▶ Text passage:
<<<<
Acquisitions by Solution 6 before the merger with MYOB
- Xlon Pty Ltd and parent company Ceedata Holdings on 8 December 2000
- VIZTOPIA Software Limited and parent company MICL Holdings Limited on 19 September 2000

Acquisitions by Data-Tech Software Pty Ltd before changing the name to MYOB
- Teletax Systems Pty Ltd on 8 October 1997
- Bestware in 1996

==History==
MYOB was founded in the early 1980s by a team of developers at Teleware, who developed accounting software. Teleware was purchased by Best Software (now part of Sage) in 1993. Data-Tech Software was the Australian republisher of the MYOB products and, in 1997 entered into an agreement with Best Software to buy the company (renamed MYOB Inc.) and bought the intellectual property rights to the software. In 1999, Data-Tech changed its name to MYOB Limited and listed on the Australian Securities Exchange (ASX). In subsequent corporate development, MYOB Limited merged with Solution 6 Holdings in 2004. Though the company was founded in the United States, it ceased operations outside of Australia and New Zealand in 2008.
>>>>
▶ Recorded information:
<<<<
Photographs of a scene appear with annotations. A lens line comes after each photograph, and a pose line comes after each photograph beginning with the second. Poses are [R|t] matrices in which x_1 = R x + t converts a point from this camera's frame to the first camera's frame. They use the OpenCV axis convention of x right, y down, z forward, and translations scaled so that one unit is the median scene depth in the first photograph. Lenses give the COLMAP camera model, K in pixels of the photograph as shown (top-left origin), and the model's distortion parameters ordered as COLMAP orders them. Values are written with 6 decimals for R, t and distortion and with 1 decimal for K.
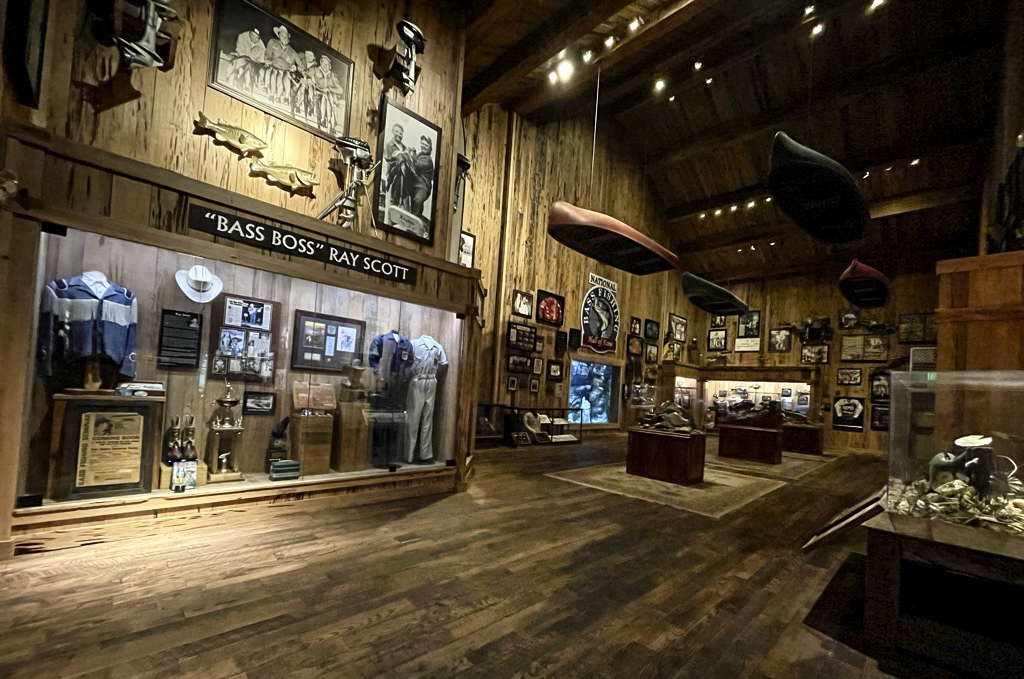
lens RADIAL K [[412.2, 0, 507.6], [0, 412.2, 365.0], [0, 0, 1]] dist [-0.002950, -0.000192]
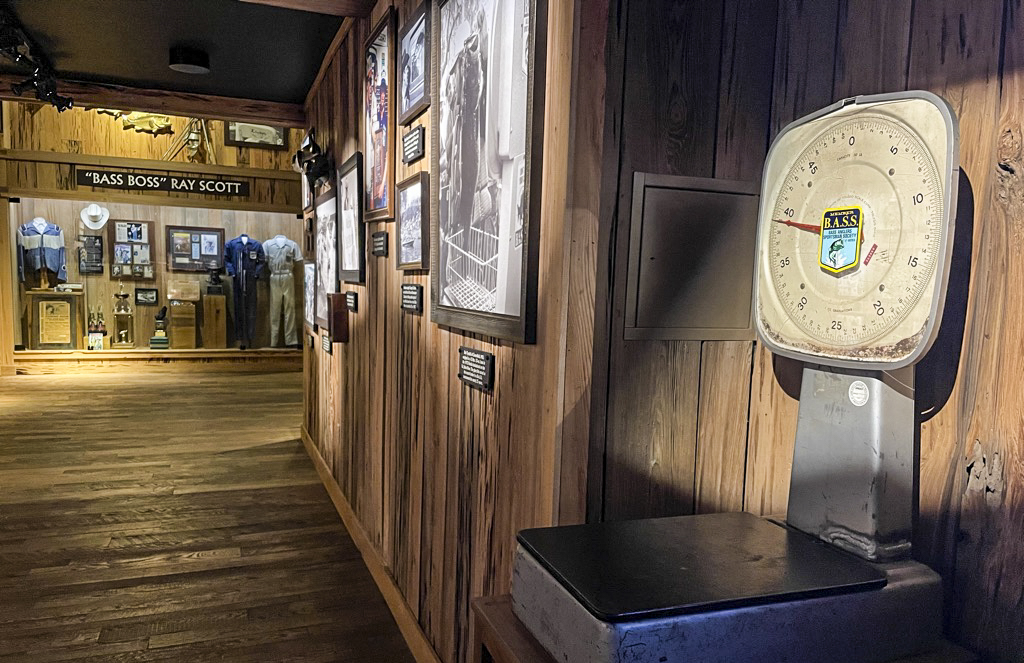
lens RADIAL K [[774.4, 0, 513.0], [0, 774.4, 332.1], [0, 0, 1]] dist [-0.000743, -0.018844]
pose [[0.923171, -0.009003, -0.384285, 1.568509], [0.051211, 0.993694, 0.099745, 0.015870], [0.380964, -0.111762, 0.917810, -0.947952]]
>>>>
▶ Prompt 1: Please copy the MYOB text word for word, between "Acquisitions by Data-Tech" and "Zealand in 2008.", inclusive.
▶ Prompt 2:
Answer these questions from the MYOB text:
(a) On what date did Data-Tech Software acquire Teletax Systems Pty Ltd?
(b) Which company bought Teleware in 1993?
(c) In what year did Data-Tech change its name to MYOB Limited?

▶ Worked solution 1:
Acquisitions by Data-Tech Software Pty Ltd before changing the name to MYOB
- Teletax Systems Pty Ltd on 8 October 1997
- Bestware in 1996

==History==
MYOB was founded in the early 1980s by a team of developers at Teleware, who developed accounting software. Teleware was purchased by Best Software (now part of Sage) in 1993. Data-Tech Software was the Australian republisher of the MYOB products and, in 1997 entered into an agreement with Best Software to buy the company (renamed MYOB Inc.) and bought the intellectual property rights to the software. In 1999, Data-Tech changed its name to MYOB Limited and listed on the Australian Securities Exchange (ASX). In subsequent corporate development, MYOB Limited merged with Solution 6 Holdings in 2004. Though the company was founded in the United States, it ceased operations outside of Australia and New Zealand in 2008.

▶ Worked solution 2:
(a) 8 October 1997
(b) Best Software
(c) 1999